The lines to be copied are those below that contain "reset".

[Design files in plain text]
════════════════════

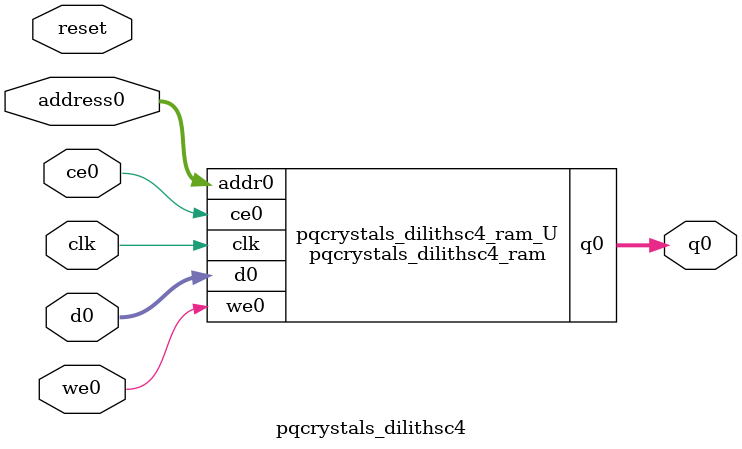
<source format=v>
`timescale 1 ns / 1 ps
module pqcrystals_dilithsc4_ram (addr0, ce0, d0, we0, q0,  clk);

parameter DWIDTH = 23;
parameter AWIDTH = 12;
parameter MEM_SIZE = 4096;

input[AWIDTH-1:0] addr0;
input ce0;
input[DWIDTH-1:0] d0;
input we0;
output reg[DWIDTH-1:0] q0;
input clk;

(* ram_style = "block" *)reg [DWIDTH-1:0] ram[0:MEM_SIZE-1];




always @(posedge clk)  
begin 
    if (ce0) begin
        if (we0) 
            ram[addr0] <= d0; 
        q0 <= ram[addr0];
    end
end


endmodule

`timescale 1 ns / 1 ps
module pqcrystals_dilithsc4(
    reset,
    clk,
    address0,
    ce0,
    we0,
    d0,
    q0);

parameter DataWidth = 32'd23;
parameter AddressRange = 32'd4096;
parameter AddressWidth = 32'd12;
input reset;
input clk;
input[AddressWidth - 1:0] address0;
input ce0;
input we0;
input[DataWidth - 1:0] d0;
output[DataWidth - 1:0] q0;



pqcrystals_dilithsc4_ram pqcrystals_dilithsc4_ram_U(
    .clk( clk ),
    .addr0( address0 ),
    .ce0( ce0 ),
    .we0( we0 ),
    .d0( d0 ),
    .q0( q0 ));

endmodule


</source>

════════════════════

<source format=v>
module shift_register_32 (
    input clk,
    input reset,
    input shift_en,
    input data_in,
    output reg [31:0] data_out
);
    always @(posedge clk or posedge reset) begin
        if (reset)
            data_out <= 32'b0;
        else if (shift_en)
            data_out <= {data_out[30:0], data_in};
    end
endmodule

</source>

════════════════════

Written response:
    reset,
input reset;
    input reset,
    always @(posedge clk or posedge reset) begin
        if (reset)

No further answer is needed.